11. Develop a Plan of Liquidation – The preference of creditors is as follows: payment of (i) taxes, (ii) secured creditors, (iii) unsecured creditors and (iv) shareholders. You can have a non-court liquidation, but that should be handled with the priorities as I’ve stated. Failure to follow those priorities can result in an involuntary bankruptcy or creditors chasing shareholders if the shareholders have been paid any monies before the creditors. If there is not enough money to go around, you should still follow the claim priority set out above; most unsecured creditors, with evidence that the priority chain has been followed, will accept less than 100 cents on the dollar. If they won’t, there is always Chapter 7 Liquidating Bankruptcy, which would establish the priority, apply the proceeds and discharge the corporate debtor.
12. Formal Dissolution – You should file formal dissolution of the corporation or limited liability company (LLC) with the appropriate state agency. Many times this will require a clearance from state taxing authorities or other state agencies, but if you follow the formal dissolution procedures set out in your state statutes, any possibility of creditors chasing shareholders later is extinguished. That piece of mind is well worth the rather minimal cost of statutory entity dissolution. The wind-down period will generally take several months. Consult with your tax advisors to see if there is any benefit to being totally wound down and dissolved during the current taxable year or if there is some benefit to accomplishing the wind-down and dissolution over more than the current taxable year.
13. Liens – It’s worth running a Uniform Commercial Code (UCC) check with the Secretary of State or other appropriate state agency. Sometimes you will find liens that have not been released even though the creditors have been paid. You should find out if any of those exist and make sure that all liens are extinguished when the creditors are paid or if the creditor has been paid in the past.
14. Real Estate Leases – Most dealers have a separate company that owns the real estate, so terminating those leases should be no issue. It’s worthwhile, however, to check your zoning to make sure, for example, that a variance does not exist where your zoning will revert to some other classification if it was personal to your use of the property. In most cases, that will not be the case, but it’s worth checking anyway. If you were leasing from an independent third party, you’ll need to determine the liability for exiting the lease.
15. Affiliates – If you have multiple lines or dealerships and you are continuing operations in some areas, check to see if partial cessation of operations will impact loan agreements that are cross-collateralized or otherwise subject to terms that would be disadvantageous to the continuing business operations.
16. Factory Consolidations – All of the domestics are involved in some sort of consolidation effort. If they survive, these efforts will be intensified. It may be that you can strike a deal with a competitor to consolidate utilizing part of your assets or real estate and providing some shareholder or employment opportunities for you or members of your family.

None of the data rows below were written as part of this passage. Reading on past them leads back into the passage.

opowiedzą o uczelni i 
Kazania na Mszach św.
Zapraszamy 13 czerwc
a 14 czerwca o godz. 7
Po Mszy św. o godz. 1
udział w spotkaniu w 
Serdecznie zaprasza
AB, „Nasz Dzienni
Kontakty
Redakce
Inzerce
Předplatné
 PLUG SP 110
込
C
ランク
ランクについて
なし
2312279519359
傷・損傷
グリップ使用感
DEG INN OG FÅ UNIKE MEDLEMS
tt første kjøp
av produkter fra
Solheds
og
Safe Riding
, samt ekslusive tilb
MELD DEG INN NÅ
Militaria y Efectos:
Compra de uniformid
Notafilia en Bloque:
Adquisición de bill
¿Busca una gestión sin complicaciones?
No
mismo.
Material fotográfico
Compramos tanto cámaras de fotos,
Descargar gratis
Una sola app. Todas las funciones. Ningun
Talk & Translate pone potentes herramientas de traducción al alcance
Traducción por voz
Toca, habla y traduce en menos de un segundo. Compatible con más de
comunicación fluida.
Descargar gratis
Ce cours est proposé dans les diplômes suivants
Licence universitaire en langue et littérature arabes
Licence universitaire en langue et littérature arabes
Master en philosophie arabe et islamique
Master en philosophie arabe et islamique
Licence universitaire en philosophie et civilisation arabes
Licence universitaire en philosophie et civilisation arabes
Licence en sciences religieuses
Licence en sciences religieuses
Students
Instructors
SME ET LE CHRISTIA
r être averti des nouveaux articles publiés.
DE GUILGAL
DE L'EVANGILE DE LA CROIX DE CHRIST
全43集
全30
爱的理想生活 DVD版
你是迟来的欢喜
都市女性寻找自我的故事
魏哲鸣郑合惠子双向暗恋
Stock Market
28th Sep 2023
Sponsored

17. Manufacturer Bankruptcy – Depending upon the ability of the dealer to maintain operations for a while, it might be prudent to see if one or more of the domestics file Chapter 11 Bankruptcy. A dealer that terminates pre-petition would have unsecured claims against the manufacturer for warranty payments, factory account incentives, etc. However, in the context of the Chapter 11, there may be arrangements worked out that could be more advantageous to the dealer body than what a dealer might individually realize if that dealer terminated the franchise pre-petition. While it would be difficult to give legal advice as to whether or not it would be more advantageous to wait to see if the manufacturer takes Chapter 11, this at least is an area that should be discussed with your legal advisor.